Monitoring AWS issues
Incident Report for Home Assistant
Resolved
This incident has been resolved.
Posted Jun 13, 2023 - 14:38 PDT
Monitoring
AWS is currently experiencing issues affecting our services.

https://health.aws.amazon.com/health/status

From AWS Status page:
[02:29 PM PDT] Lambda synchronous invocation APIs have recovered. We are still working on processing the backlog of asynchronous Lambda invocations that accumulated during the event, including invocations from other AWS services (such as SQS and EventBridge). Lambda is working to process these messages during the next few hours and during this time, we expect to see continued delays in the execution of asynchronous invocations.

[02:00 PM PDT] Many AWS services are now fully recovered and marked Resolved on this event. We are continuing to work to fully recover all services.

[01:48 PM PDT] Beginning at 11:49 AM PDT, customers began experiencing errors and latencies with multiple AWS services in the US-EAST-1 Region. Our engineering teams were immediately engaged and began investigating. We quickly narrowed down the root cause to be an issue with a subsystem responsible for capacity management for AWS Lambda, which caused errors directly for customers (including through API Gateway) and indirectly through the use by other AWS services. We have associated other services that are impacted by this issue to this post on the Health Dashboard.
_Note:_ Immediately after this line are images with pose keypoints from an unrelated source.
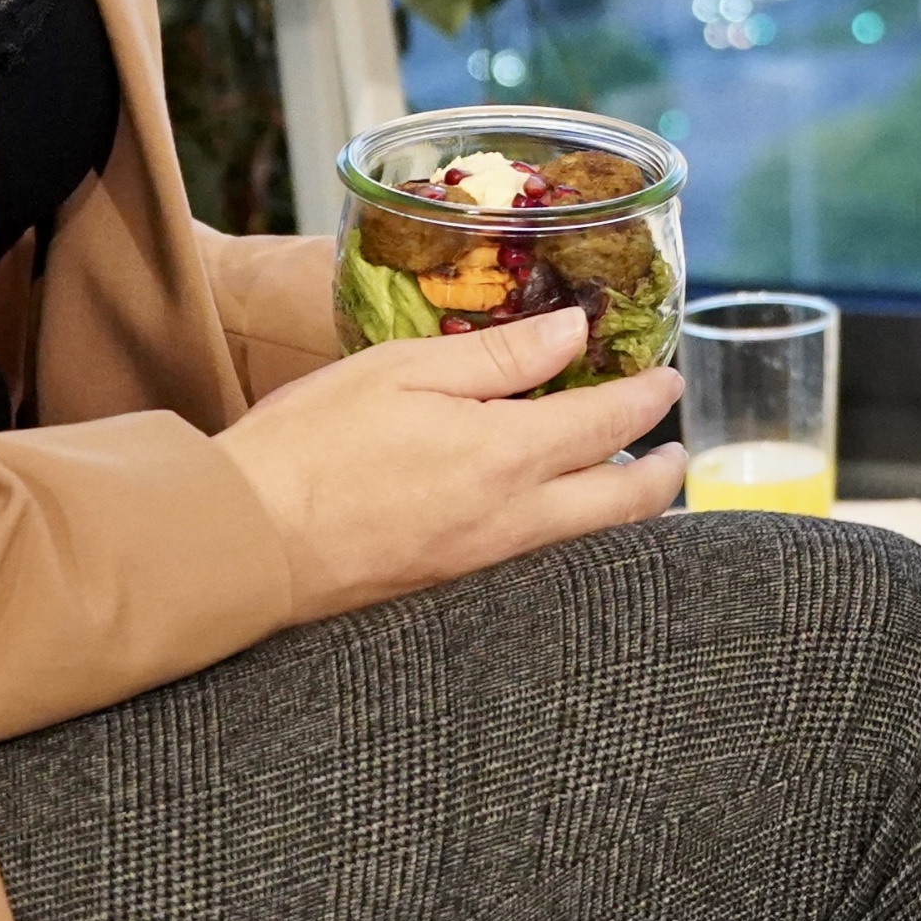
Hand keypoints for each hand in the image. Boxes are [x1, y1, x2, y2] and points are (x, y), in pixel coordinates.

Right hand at [219, 310, 687, 621]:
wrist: (244, 544)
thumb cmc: (311, 444)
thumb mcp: (403, 371)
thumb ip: (498, 356)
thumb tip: (573, 332)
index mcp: (506, 457)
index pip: (608, 423)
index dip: (648, 397)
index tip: (669, 378)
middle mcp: (512, 521)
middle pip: (621, 506)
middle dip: (661, 476)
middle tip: (676, 450)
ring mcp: (483, 564)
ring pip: (584, 543)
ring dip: (620, 511)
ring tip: (628, 480)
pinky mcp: (448, 589)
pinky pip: (537, 564)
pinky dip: (569, 537)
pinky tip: (551, 517)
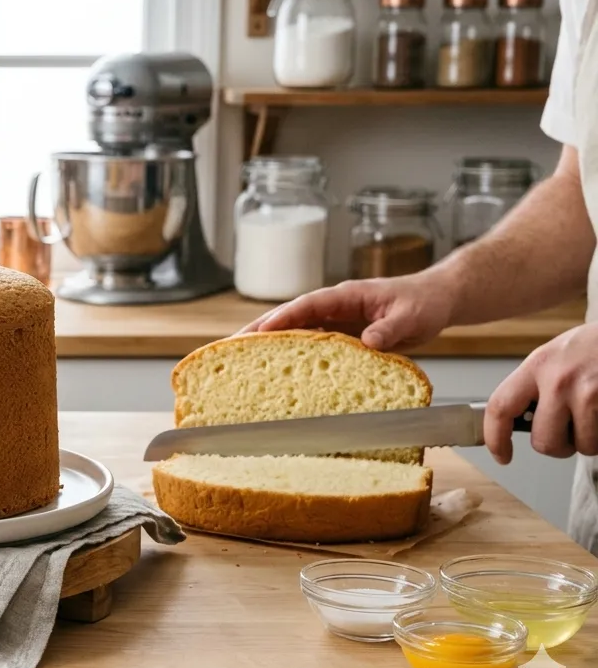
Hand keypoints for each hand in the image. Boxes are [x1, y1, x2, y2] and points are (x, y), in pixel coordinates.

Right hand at [238, 273, 458, 352]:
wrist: (437, 301)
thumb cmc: (424, 302)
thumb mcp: (411, 315)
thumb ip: (389, 328)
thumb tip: (368, 342)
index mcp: (345, 296)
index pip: (306, 305)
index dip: (281, 319)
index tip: (259, 332)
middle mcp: (334, 307)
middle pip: (289, 317)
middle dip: (259, 331)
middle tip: (230, 347)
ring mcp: (336, 321)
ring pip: (295, 332)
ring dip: (269, 345)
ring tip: (241, 361)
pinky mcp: (341, 335)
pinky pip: (311, 345)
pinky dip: (292, 355)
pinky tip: (278, 370)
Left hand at [485, 324, 597, 464]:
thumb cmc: (596, 345)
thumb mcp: (556, 354)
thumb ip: (536, 385)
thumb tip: (520, 420)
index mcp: (538, 365)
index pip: (500, 407)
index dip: (496, 438)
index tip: (501, 455)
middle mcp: (560, 380)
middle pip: (544, 442)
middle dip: (558, 446)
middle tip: (568, 434)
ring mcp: (590, 394)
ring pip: (583, 446)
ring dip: (590, 440)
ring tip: (595, 417)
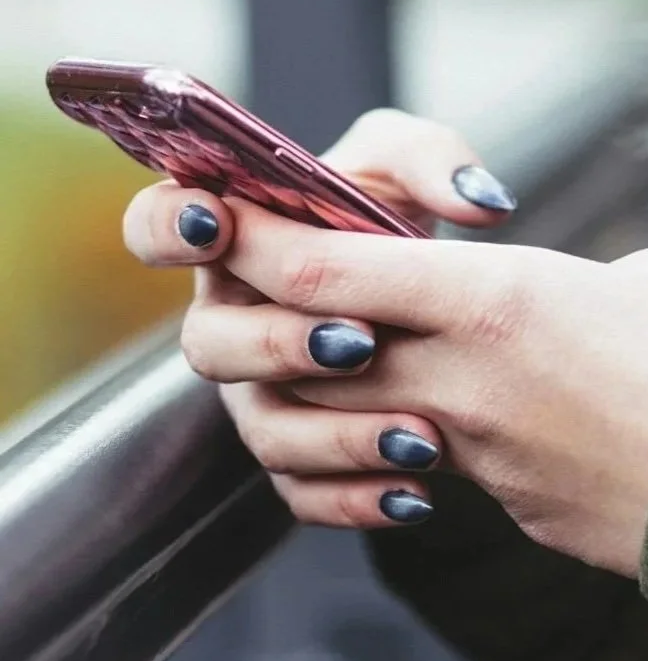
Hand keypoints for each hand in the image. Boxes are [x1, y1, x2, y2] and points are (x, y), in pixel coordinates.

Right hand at [123, 109, 519, 525]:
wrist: (438, 305)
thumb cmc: (396, 217)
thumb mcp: (412, 168)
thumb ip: (433, 161)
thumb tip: (477, 203)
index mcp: (232, 238)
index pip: (158, 227)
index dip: (171, 227)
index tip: (218, 224)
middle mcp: (231, 321)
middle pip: (210, 345)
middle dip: (279, 344)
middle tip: (359, 342)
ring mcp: (257, 395)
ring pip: (265, 430)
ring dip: (336, 435)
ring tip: (419, 436)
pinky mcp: (296, 458)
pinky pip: (305, 493)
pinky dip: (359, 499)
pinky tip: (416, 492)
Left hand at [125, 121, 647, 574]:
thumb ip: (612, 270)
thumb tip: (613, 287)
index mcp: (500, 300)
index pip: (327, 268)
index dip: (261, 240)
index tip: (232, 218)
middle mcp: (466, 382)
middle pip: (311, 352)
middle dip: (277, 320)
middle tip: (286, 290)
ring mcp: (483, 458)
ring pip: (356, 421)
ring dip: (343, 391)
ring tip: (377, 361)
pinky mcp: (514, 510)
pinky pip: (434, 472)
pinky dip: (422, 445)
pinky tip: (468, 425)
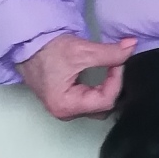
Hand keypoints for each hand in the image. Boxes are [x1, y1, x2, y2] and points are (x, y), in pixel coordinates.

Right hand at [19, 34, 136, 119]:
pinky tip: (103, 76)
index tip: (118, 62)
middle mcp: (64, 113)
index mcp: (66, 105)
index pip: (105, 100)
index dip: (116, 80)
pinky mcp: (65, 102)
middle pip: (102, 108)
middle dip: (114, 87)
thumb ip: (110, 52)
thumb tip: (131, 46)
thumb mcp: (81, 50)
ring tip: (111, 69)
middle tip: (117, 66)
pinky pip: (89, 101)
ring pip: (97, 106)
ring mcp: (64, 109)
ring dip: (107, 89)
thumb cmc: (46, 49)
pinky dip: (99, 89)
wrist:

Additionally, customers may experience authentication or sign-in errors when using the AWS Management Console, or authenticating through Cognito or IAM STS. Customers may also experience intermittent issues when attempting to call or initiate a chat to AWS Support.

We are now observing sustained recovery of the Lambda invoke error rates, and recovery of other affected AWS services. We are continuing to monitor closely as we work towards full recovery across all services.

[01:38 PM PDT] We are beginning to see an improvement in the Lambda function error rates. We are continuing to work towards full recovery.

[01:14 PM PDT] We are continuing to work to resolve the error rates invoking Lambda functions. We're also observing elevated errors obtaining temporary credentials from the AWS Security Token Service, and are working in parallel to resolve these errors.

[12:36 PM PDT] We are continuing to experience increased error rates and latencies for multiple AWS Services in the US-EAST-1 Region. We have identified the root cause as an issue with AWS Lambda, and are actively working toward resolution. For customers attempting to access the AWS Management Console, we recommend using a region-specific endpoint (such as: https://us-west-2.console.aws.amazon.com). We are actively working on full mitigation and will continue to provide regular updates.

[12:26 PM PDT] We have identified the root cause of the elevated errors invoking AWS Lambda functions, and are actively working to resolve this issue.

[12:19 PM PDT] AWS Lambda function invocation is experiencing elevated error rates. We are working to identify the root cause of this issue.

[12:08 PM PDT] We are investigating increased error rates and latencies in the US-EAST-1 Region.
Posted Jun 13, 2023 - 13:29 PDT
This incident affected: Home Assistant Cloud (Remote UI, Alexa, Google Assistant, Webhooks, Account).